Geomni says UAS can help solve tree coverage imagery problem
Details of residential and commercial structures can be obscured by overreaching tree canopies when satellite and aerial imagery are used to document property values and evaluate roof damage, but using UAS to collect aerial images of rooftops could solve this issue according to Geomni, a Verisk business.
Geomni, which provides information about residential and commercial structures by utilizing remote sensing and machine learning technologies, says that since UAS can operate in close proximity to the subject, they can provide extremely detailed images, and “deliver superior sub-centimeter resolution for more accurate and detailed data.”
“A drone’s ability to fly under the tree canopy and capture photos of different angles and perspectives makes it possible to capture detailed data about every aspect of the exterior of a building,” says Jeffrey C. Taylor, Geomni’s president.
“We then use artificial intelligence solutions to interpret that data to help create a detailed report about the exterior of a structure, including roof and exterior diagrams with the precise placement of doors, windows, and other structural features.”
According to Taylor, this comprehensive information provided by UAS can help insurance adjusters “underwrite properties and resolve insurance claims” in the event of a loss, much more efficiently than using traditional methods.

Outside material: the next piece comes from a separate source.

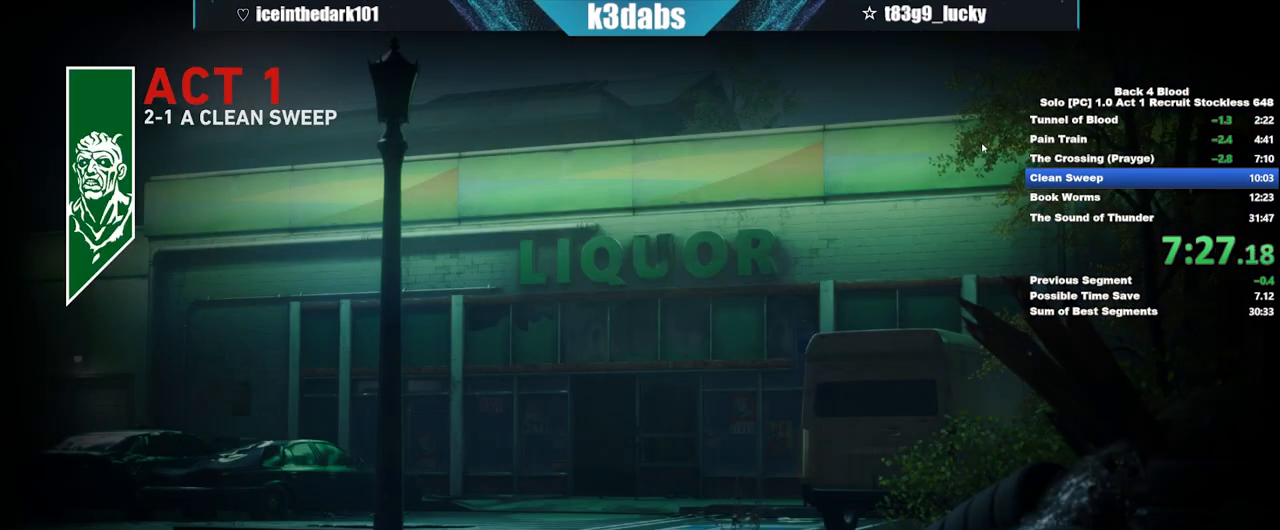
{"keys": [], "mouse": [], "events": []}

“We’ve been encouraged by the data we are able to generate with images from drones and believe this technology may revolutionize the property data industry, enabling virtual roof inspections, automated hail damage assessments, and expanded rural coverage,” Taylor adds.

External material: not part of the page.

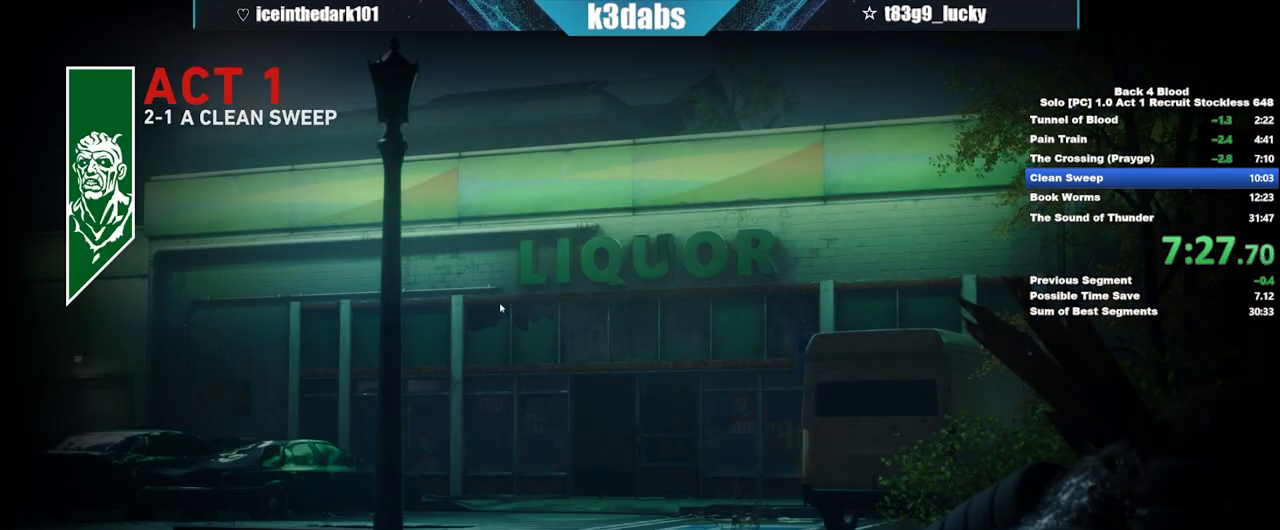
{"keys": [], "mouse": [], "events": [[133, "mouse_left", "down"], [200, "mouse_left", "up"]]}
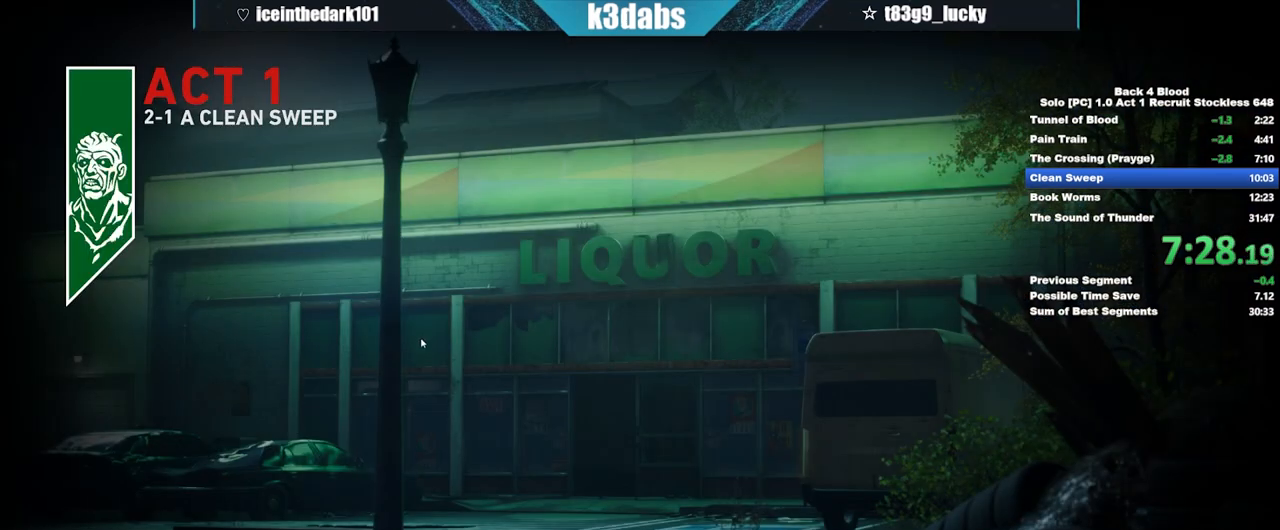
{"keys": [], "mouse": [], "events": []}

“Trees have been a major obstacle, reducing our ability to ‘see’ various roof details. Now, we can expand our comprehensive data packages to cover structures that have previously been obscured from fixed-wing flights.”
Centered around an “address- and location-based database of property-related analytics,” Geomni announced a new service back in September in which customers can dispatch a licensed, qualified UAS pilot to collect imagery and data about a structure.
The data collected during the UAS inspection is used to create a Geomni Property data package, which includes “ultrahigh-resolution imagery and 3D exterior roof and wall details that fully integrate with North America’s most widely used repair estimating system.”
The data collected during the inspection augments the data available from Geomni’s expansive database of imagery collected across the country by the company’s fleet of aircraft.